DATA SHOWN -
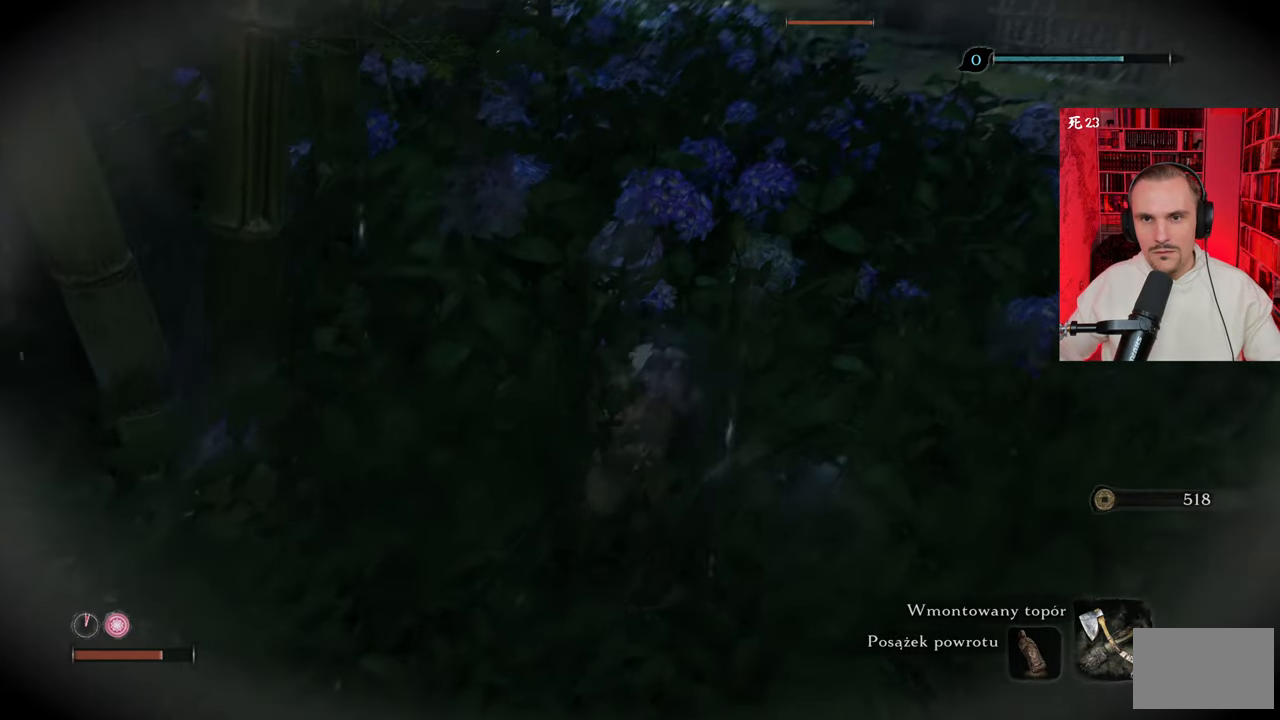
{"keys": ["w"], "mouse": [], "events": [[167, "d", "down"], [500, "d", "up"]]}
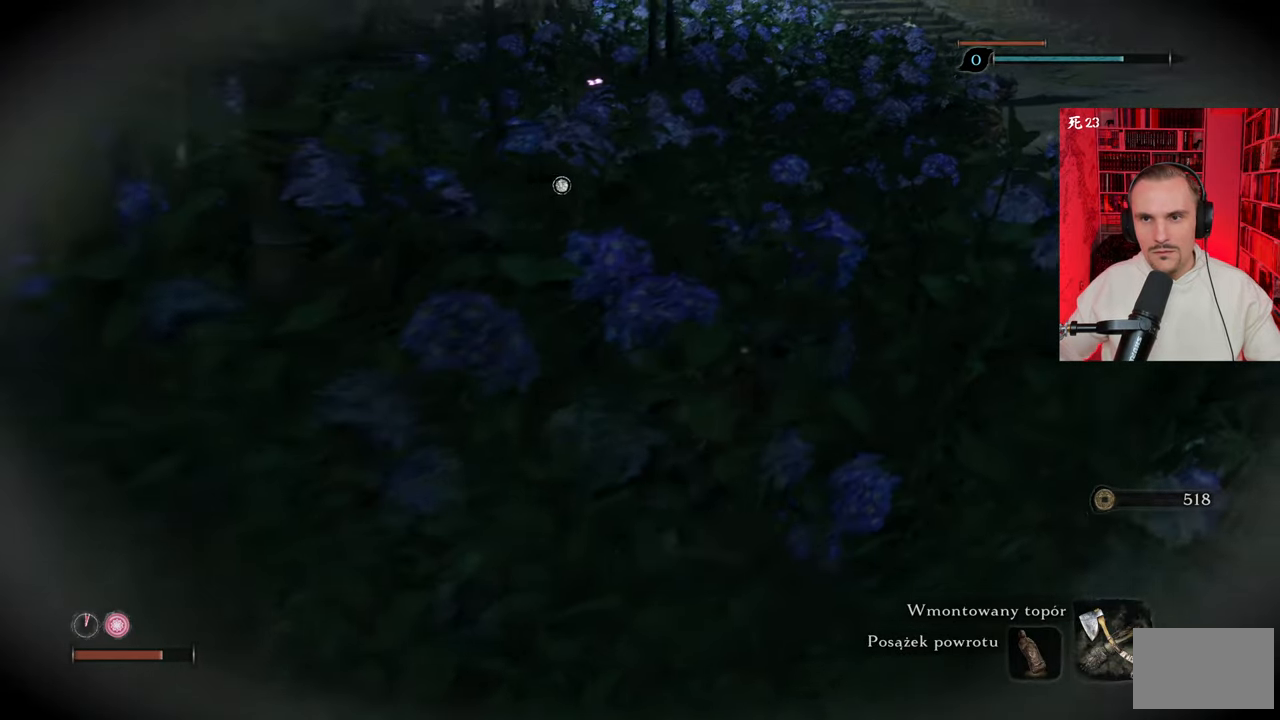
{"keys": ["d", "w"], "mouse": [], "events": [[467, "d", "down"]]}
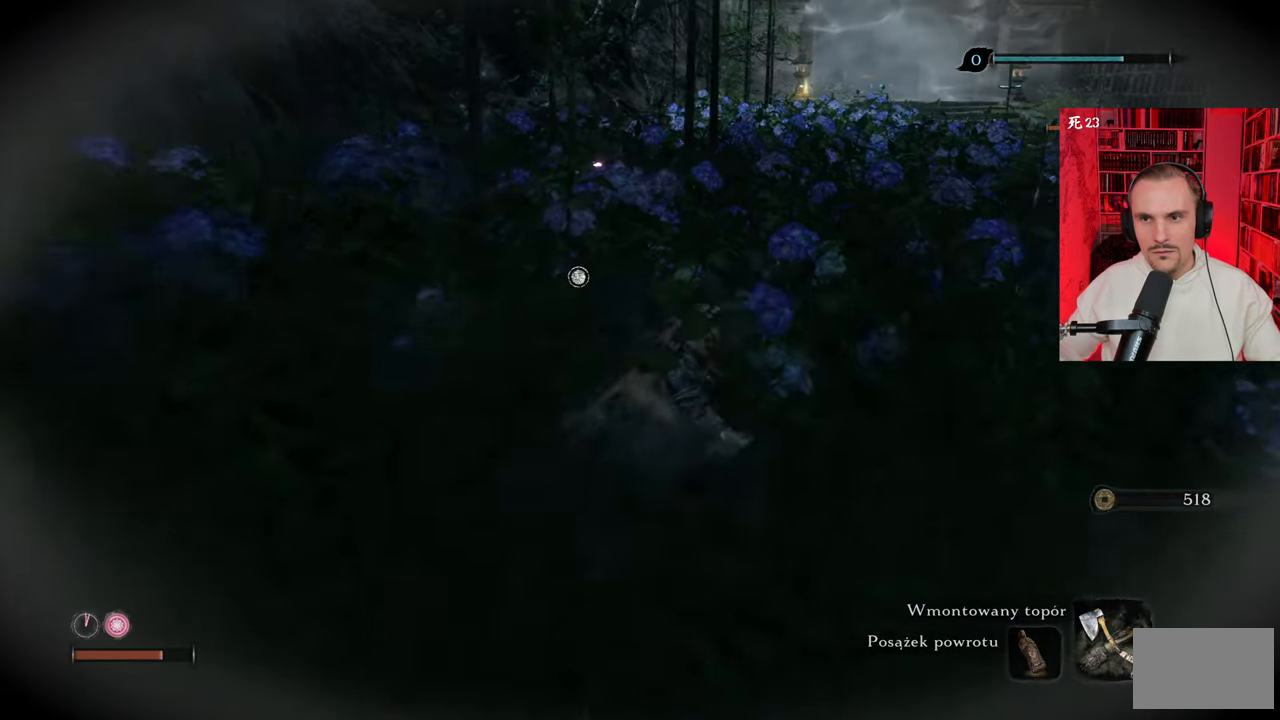
{"keys": [], "mouse": [], "events": [[200, "d", "up"], [250, "w", "up"]]}
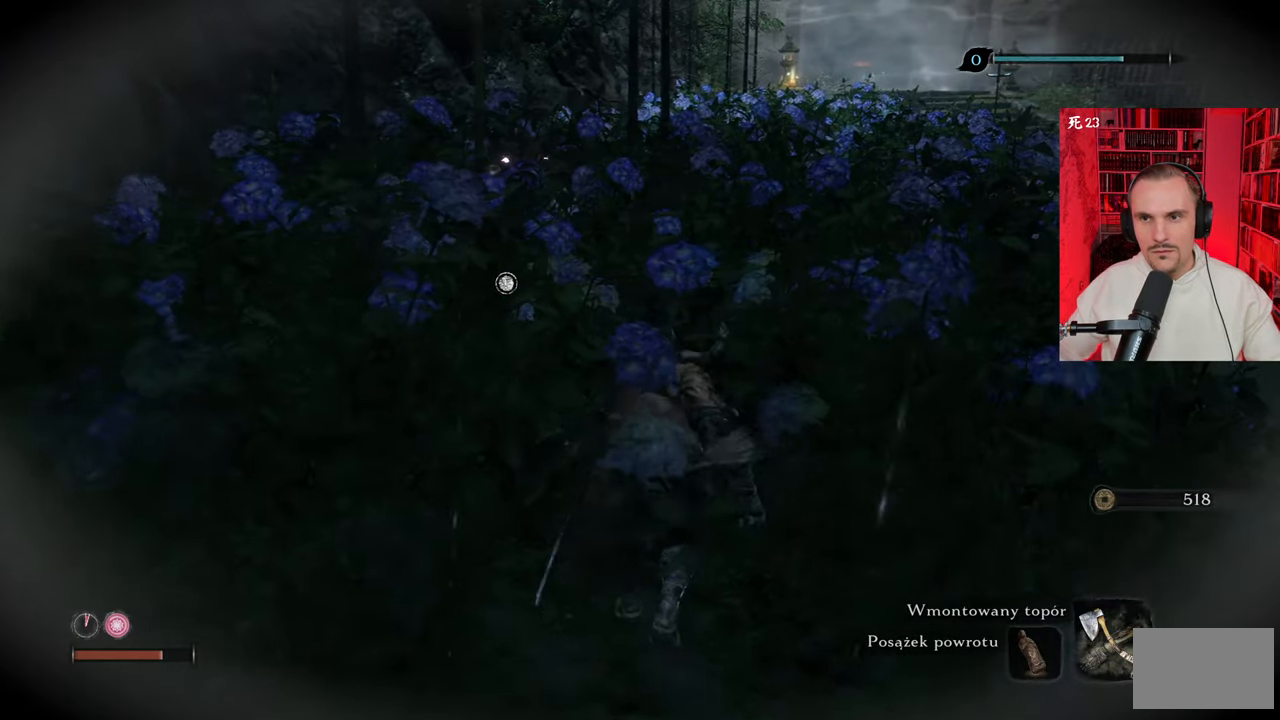
{"keys": [], "mouse": [], "events": []}
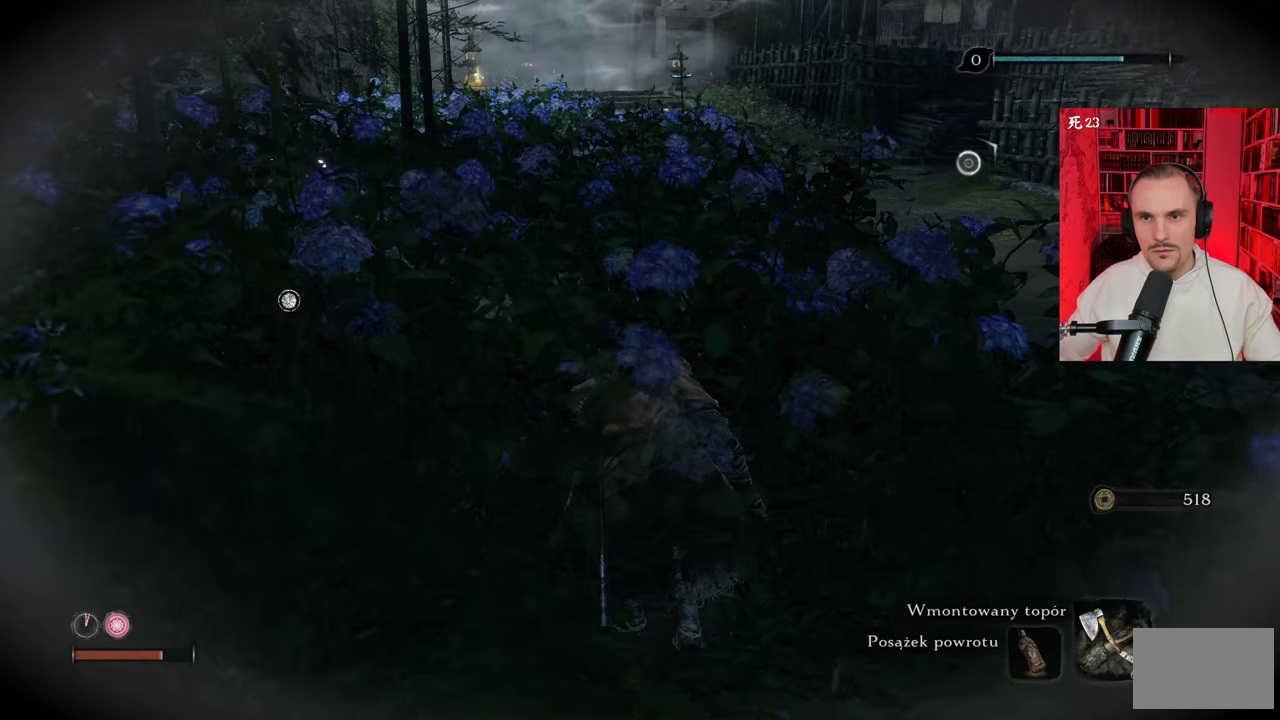
{"keys": [], "mouse": [], "events": []}
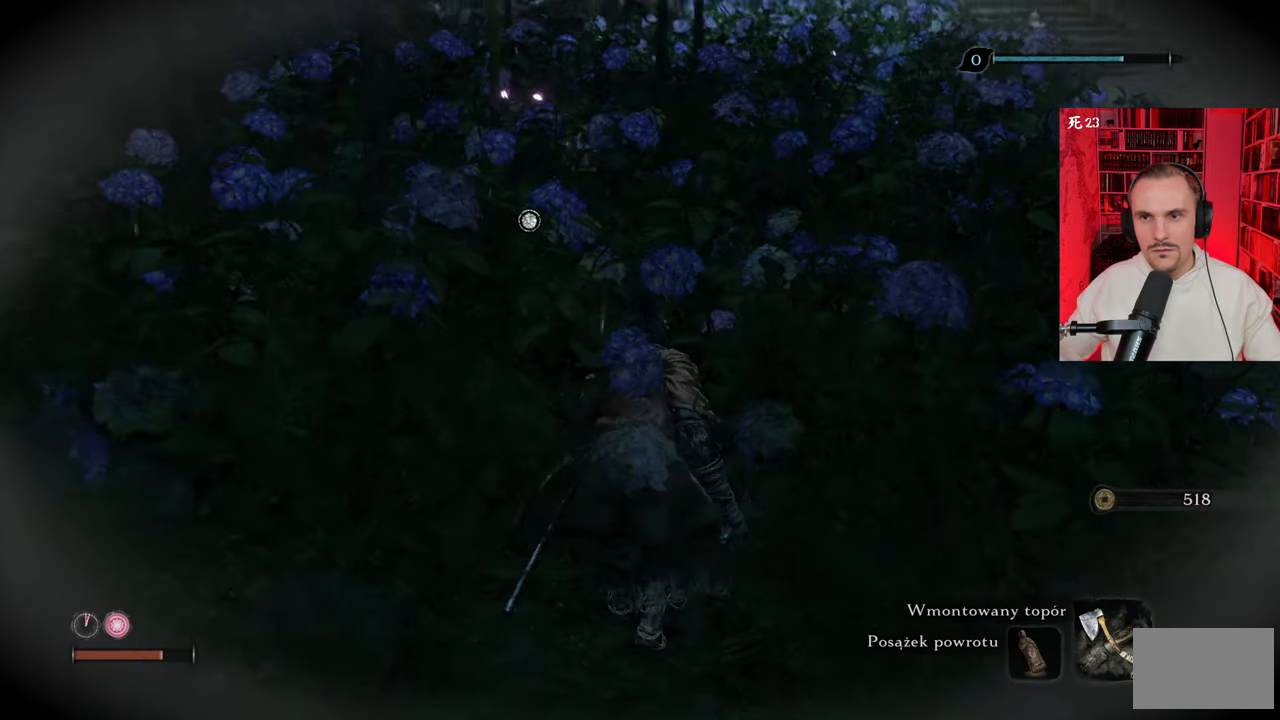
{"keys": [], "mouse": [], "events": []}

GOAL OF THE EXERCISE -
The entries above should be retyped exactly, minus any pictures.

EXPECTED ANSWER -
{"keys": ["w"], "mouse": [], "events": [[167, "d", "down"], [500, "d", "up"]]}
{"keys": ["d", "w"], "mouse": [], "events": [[467, "d", "down"]]}
{"keys": [], "mouse": [], "events": [[200, "d", "up"], [250, "w", "up"]]}
{"keys": [], "mouse": [], "events": []}
{"keys": [], "mouse": [], "events": []}
{"keys": [], "mouse": [], "events": []}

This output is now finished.